MEDUSA
Simulation 3D du projet.
62 tubes lumineux posés au sol. Alimention éléctrique en 220 volts.
Dimension globale approximative : largeur : 3.15m et longueur : 10m


A partir de la démarche simple qui consiste en "fouiller" dans les magasins de bricolage des objets et matériaux, je me suis arreté sur un objet lumineux standard : un tube lumineux à fixer comme éclairage d'appoint. Voila le point de départ à la réalisation d'un nouvel être au sein de mon bestaire.

"MEDUSA" est un être coincé entre deux mondes. Observé pour la première fois dans la Faille en milieu aquatique, "MEDUSA" possède la faculté d'y entrer et sortir quand bon lui semble.

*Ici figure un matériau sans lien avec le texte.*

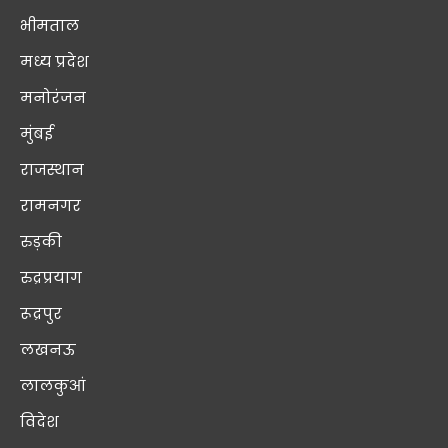
भीमताल
मध्य प्रदेश
मनोरंजन
मुंबई
राजस्थान
रामनगर
रुड़की
रुद्रप्रयाग
रूद्रपुर
लखनऊ
लालकुआं
विदेश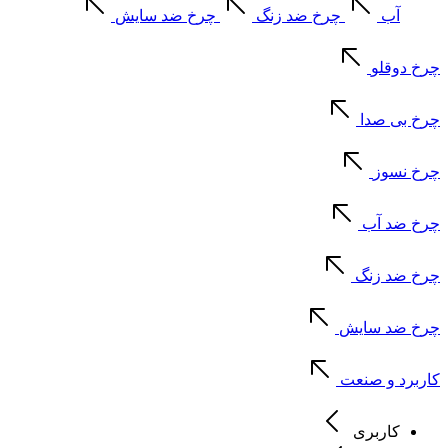
آب
چرخ ضد زنگ
چرخ ضد سایش
چرخ دوقلو
چرخ بی صدا
چرخ نسوز
چرخ ضد آب
چرخ ضد زنگ
چرخ ضد سایش
کاربرد و صنعت
کاربری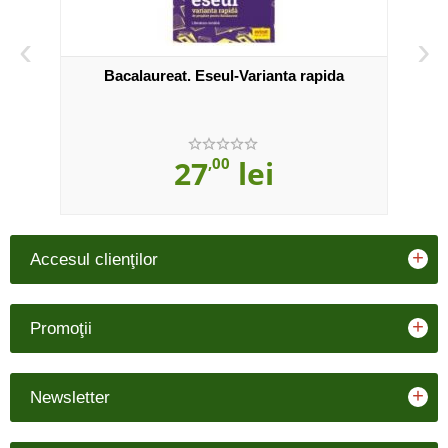
‹
›
Bacalaureat. Eseul-Varianta rapida
27
,00
lei
+
Accesul clienţilor
+
Promoţii
+
Newsletter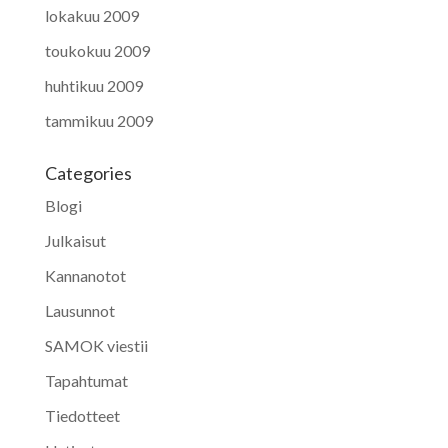
lokakuu 2009
toukokuu 2009
huhtikuu 2009
tammikuu 2009
Categories
Blogi
Julkaisut
Kannanotot
Lausunnot
SAMOK viestii
Tapahtumat
Tiedotteet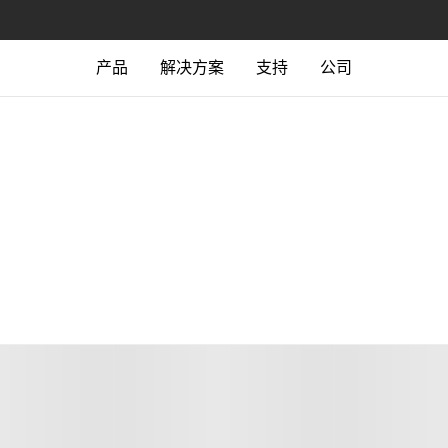
产品
解决方案
支持
公司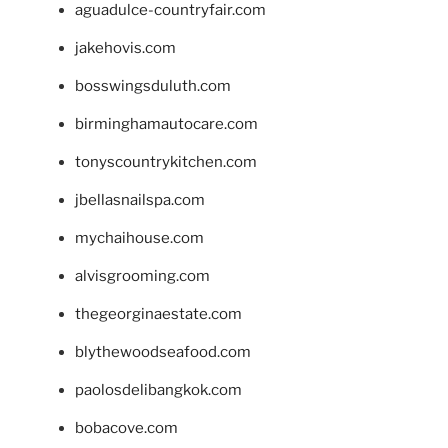
aguadulce-countryfair.com
jakehovis.com
bosswingsduluth.com
birminghamautocare.com
tonyscountrykitchen.com
jbellasnailspa.com
mychaihouse.com
alvisgrooming.com
thegeorginaestate.com
blythewoodseafood.com
paolosdelibangkok.com
bobacove.com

Je me suis inspiré pour ce travail du film "Qui veut la peau de Roger Rabbit?" (Who Framed Roger Rabbit), ou les toons dialoguent dans notre monde réel. Ils sont dans un calque mi concret, mi abstrait qui se superpose à la réalité. Avec "MEDUSA", le lien que je recherche est celui d'extraire des éléments de jeux vidéos (de façon plus large de l'espace numérique) et d'en proposer ma vision plastique qui se pose dans l'espace sous la forme de sculptures, dessins, installations.
"MEDUSA" est donc un "dessin plat" lumineux composé de 62 tubes posés au sol. Je souhaite utiliser dans cette installation l'élément propre au branchement électrique des tubes : les fils d'alimentation électrique. Ils font partie intégrante du dessin, qui sans masquage, gardent le rapport filandreux entre le référent (une méduse) et sa représentation (l'accumulation des tubes qui dessine la méduse). "MEDUSA" est donc un nouvel être qui rentre dans l'ensemble "des génériques" démarré en 2006 avec les volumes "le crapaud", "le rocher", "l'abri" et "la Bête-Monde".





Travail en cours.

Afin de modéliser une représentation dans l'espace d'un projet d'installation, il existe plusieurs moyens, tous relevant de la simulation.
Une première possibilité est de réaliser une maquette, une vue physique réelle avec des matériaux divers comme du carton, bois plexi... et une autre souvent complémentaire est de modéliser en 3D l'espace et l'œuvre, afin  de travailler des éclairages et une mise en ambiance. Des mouvements de caméra peuvent aussi proposer un parcours à la manière d'un visiteur explorant l'installation. Ce principe de travail renvoie aux méthodes des projets d'architecture.

Je souhaite travailler cette vidéo dans un espace d'entre-deux. Par le travail de modélisation 3D de l'installation MEDUSA, j’ai conçu une maquette immatérielle dont je joue avec les propriétés. Le point de vue que je propose dans cette vidéo est physiquement faux, le spectateur ne pouvant voir MEDUSA de cette façon.

La définition d'une œuvre et d'une maquette se pose par le fait de la finalité de ce travail, renvoyant non pas "à montrer ce que peut être le projet", mais le faire dévier vers une autre possibilité : celle d'une fiction caduque et hors contexte.